(Reuters) - U.N. chemical
weapons investigators crossed Syria's front line into rebel-held
territory on Wednesday for a second visit to the scene of a poison gas
attack that has triggered Western plans for war.
U.S. President Barack Obama and
his European and Middle East allies have already blamed President
Bashar al-Assad for last week's killing of hundreds of civilians. But
the U.N. experts, who were first allowed to cross the front line by
Assad's forces on Monday, are still engaged in gathering evidence.
As long as inspectors remain in Syria,
Western attacks are improbable, given the risk they would pose to the
team's safety. A Reuters journalist saw U.N. cars leave a hotel in
government-controlled central Damascus. An opposition activist later
said they were starting work in the eastern suburb of Zamalka.
U.N. Secretary General Ban Ki-moon stressed that the inspection team must be given "time to do its job".
With
the price of oil and gold soaring and world stock markets hit by fears
of an unpredictable new phase of the Syrian civil war, which has split
the Middle East on sectarian lines, only the timing of air strikes still
seems in much doubt.
The aim,
governments say, is to punish Assad's use of banned weapons but not, the
White House insists, to impose "regime change" and end a conflict now
in its third year. But Russia and China, set on blocking U.N. backing, warn that what they see as an illegal assault on a sovereign state could inflame the war.
Having
demanded that Assad end his family's four-decade rule since Syrians
rose up against him during the Arab Spring of 2011, Western powers have
hesitated to arm the rebels, fearing the rise of Islamist militant
groups in their ranks.
In a mark of
the complexities of the region, Assad faces not just retribution from
neighboring countries and the West but from al Qaeda. The Islamic State
in Iraq and the Levant (ISIL) said it was launching an operation called
"Volcano of Revenge" that would strike Syrian security forces in
Damascus.

> [Source material]:
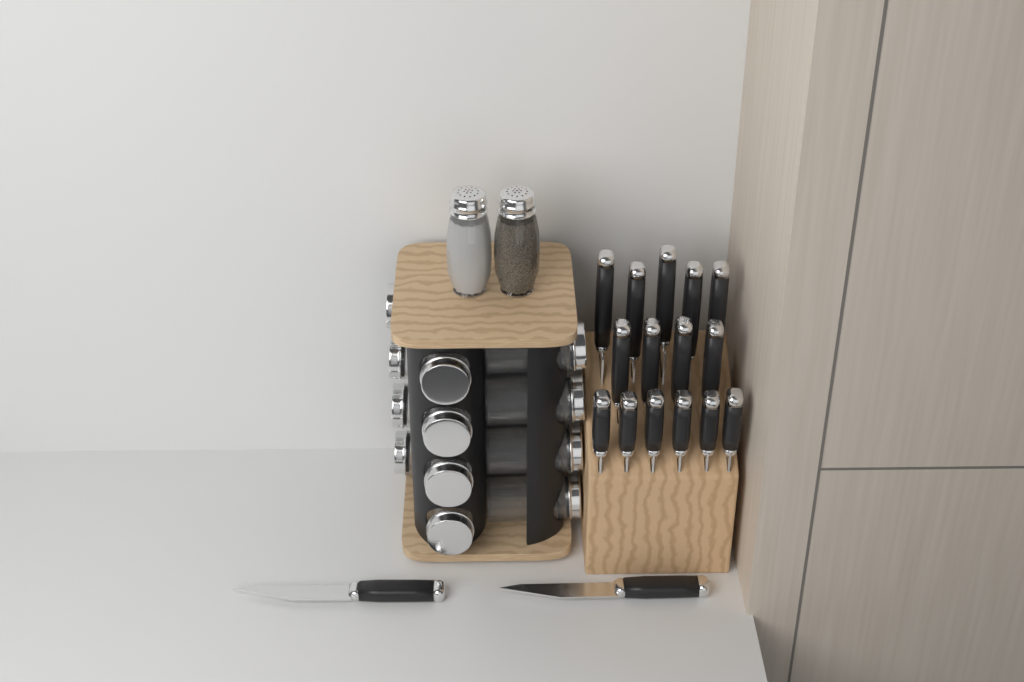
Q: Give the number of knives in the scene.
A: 17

> [Task requirements]:
1 > Revise the Syria report from "U.N. Secretary General" through "in much doubt.", replacing "air strikes" with "military strikes".
2 > According to the Syria report, what was the name of the operation that ISIL said it was launching?
3 > Translate this sentence from the Syria report into Spanish: "A Reuters journalist saw U.N. cars leave a hotel in government-controlled central Damascus."

> [Outputs by task]:
1 >
U.N. Secretary General Ban Ki-moon stressed that the inspection team must be given "time to do its job".
With
the price of oil and gold soaring and world stock markets hit by fears
of an unpredictable new phase of the Syrian civil war, which has split
the Middle East on sectarian lines, only the timing of military strikes still
seems in much doubt.

2 > "Volcano of Revenge"

3 > Un periodista de Reuters vio salir vehículos de la ONU de un hotel en el centro de Damasco, controlado por el Gobierno.